Records from an annotation dataset
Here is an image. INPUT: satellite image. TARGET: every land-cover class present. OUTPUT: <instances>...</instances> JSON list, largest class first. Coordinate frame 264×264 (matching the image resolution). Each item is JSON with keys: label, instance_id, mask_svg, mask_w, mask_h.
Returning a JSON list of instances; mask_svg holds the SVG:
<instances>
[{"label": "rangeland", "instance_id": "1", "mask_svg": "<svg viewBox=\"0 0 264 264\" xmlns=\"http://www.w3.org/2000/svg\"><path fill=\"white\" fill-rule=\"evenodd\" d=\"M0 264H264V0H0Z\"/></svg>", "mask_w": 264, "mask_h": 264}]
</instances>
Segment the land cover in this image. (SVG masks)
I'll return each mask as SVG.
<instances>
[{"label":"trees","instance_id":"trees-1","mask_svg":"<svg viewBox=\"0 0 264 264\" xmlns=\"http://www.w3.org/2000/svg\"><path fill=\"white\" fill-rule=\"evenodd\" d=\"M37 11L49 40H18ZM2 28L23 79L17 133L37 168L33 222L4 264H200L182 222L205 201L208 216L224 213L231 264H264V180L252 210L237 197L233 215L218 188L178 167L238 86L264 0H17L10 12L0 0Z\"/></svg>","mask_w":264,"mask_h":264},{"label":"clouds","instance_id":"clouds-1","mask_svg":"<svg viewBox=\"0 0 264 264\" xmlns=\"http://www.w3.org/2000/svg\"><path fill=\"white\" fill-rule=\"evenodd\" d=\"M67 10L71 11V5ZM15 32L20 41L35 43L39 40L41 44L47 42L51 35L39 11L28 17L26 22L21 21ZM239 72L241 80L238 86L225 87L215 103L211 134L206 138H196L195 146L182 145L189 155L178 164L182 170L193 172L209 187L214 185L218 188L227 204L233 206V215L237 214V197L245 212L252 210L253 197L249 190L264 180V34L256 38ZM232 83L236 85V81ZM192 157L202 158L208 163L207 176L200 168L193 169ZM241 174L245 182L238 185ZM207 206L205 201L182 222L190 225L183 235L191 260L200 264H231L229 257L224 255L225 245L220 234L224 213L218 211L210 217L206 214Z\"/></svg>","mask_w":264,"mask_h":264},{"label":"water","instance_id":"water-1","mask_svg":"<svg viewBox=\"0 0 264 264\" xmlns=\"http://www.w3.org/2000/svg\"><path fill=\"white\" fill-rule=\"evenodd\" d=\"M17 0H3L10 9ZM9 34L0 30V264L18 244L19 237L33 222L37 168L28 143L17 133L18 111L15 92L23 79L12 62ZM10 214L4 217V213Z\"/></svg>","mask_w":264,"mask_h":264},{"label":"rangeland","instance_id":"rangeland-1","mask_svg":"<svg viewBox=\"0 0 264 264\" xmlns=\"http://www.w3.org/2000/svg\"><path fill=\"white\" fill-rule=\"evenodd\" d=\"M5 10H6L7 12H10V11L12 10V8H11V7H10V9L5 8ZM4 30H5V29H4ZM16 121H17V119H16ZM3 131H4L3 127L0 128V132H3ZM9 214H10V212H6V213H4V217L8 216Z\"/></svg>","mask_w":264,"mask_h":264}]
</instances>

--

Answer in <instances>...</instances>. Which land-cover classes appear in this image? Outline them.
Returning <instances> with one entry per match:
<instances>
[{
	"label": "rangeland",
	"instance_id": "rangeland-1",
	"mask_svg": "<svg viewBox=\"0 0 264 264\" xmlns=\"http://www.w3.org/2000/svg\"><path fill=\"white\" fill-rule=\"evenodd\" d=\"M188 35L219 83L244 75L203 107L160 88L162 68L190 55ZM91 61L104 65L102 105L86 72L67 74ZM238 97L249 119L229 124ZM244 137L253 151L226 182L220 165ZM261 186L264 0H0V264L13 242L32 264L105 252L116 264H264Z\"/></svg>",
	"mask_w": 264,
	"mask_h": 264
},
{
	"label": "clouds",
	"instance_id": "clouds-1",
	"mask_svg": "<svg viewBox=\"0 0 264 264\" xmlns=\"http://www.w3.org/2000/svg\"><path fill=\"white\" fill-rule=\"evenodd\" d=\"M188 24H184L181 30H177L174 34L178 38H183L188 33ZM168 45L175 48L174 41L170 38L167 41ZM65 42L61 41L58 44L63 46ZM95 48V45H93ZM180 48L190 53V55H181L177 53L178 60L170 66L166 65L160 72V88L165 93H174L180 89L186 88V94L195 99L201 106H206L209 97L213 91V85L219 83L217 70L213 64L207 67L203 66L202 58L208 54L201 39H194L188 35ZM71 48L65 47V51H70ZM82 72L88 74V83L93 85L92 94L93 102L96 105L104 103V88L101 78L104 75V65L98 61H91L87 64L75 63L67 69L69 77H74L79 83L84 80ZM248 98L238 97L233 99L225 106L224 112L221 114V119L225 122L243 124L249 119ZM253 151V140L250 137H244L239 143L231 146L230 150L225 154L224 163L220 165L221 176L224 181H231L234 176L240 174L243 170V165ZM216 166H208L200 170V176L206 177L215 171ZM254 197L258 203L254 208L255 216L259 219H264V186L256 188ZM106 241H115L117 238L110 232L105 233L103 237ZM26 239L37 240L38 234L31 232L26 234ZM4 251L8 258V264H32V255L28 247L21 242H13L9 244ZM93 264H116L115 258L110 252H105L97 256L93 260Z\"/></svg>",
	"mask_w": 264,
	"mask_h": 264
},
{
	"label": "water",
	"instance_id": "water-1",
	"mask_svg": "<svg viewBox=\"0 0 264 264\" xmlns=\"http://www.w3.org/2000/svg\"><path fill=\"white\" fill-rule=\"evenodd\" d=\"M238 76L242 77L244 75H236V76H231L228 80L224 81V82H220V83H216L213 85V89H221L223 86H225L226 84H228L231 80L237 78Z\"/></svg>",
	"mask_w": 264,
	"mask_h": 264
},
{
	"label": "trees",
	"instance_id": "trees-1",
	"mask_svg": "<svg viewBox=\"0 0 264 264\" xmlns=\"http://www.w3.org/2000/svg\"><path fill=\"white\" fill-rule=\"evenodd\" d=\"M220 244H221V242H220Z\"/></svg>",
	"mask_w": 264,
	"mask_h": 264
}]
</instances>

__Your task__: Write out again, word for word, everything from the line containing "Here is an image." down to the line containing "Segment the land", with both of those lines included.

__The result__:
Here is an image. INPUT: satellite image. TARGET: every land-cover class present. OUTPUT: <instances>...</instances> JSON list, largest class first. Coordinate frame 264×264 (matching the image resolution). Each item is JSON with keys: label, instance_id, mask_svg, mask_w, mask_h.
Returning a JSON list of instances; mask_svg holds the SVG:
<instances>
[{"label": "rangeland", "instance_id": "1", "mask_svg": "<svg viewBox=\"0 0 264 264\" xmlns=\"http://www.w3.org/2000/svg\"><path fill=\"white\" fill-rule=\"evenodd\" d=\"M0 264H264V0H0Z\"/></svg>", "mask_w": 264, "mask_h": 264}]
</instances>
Segment the land cover in this image. (SVG masks)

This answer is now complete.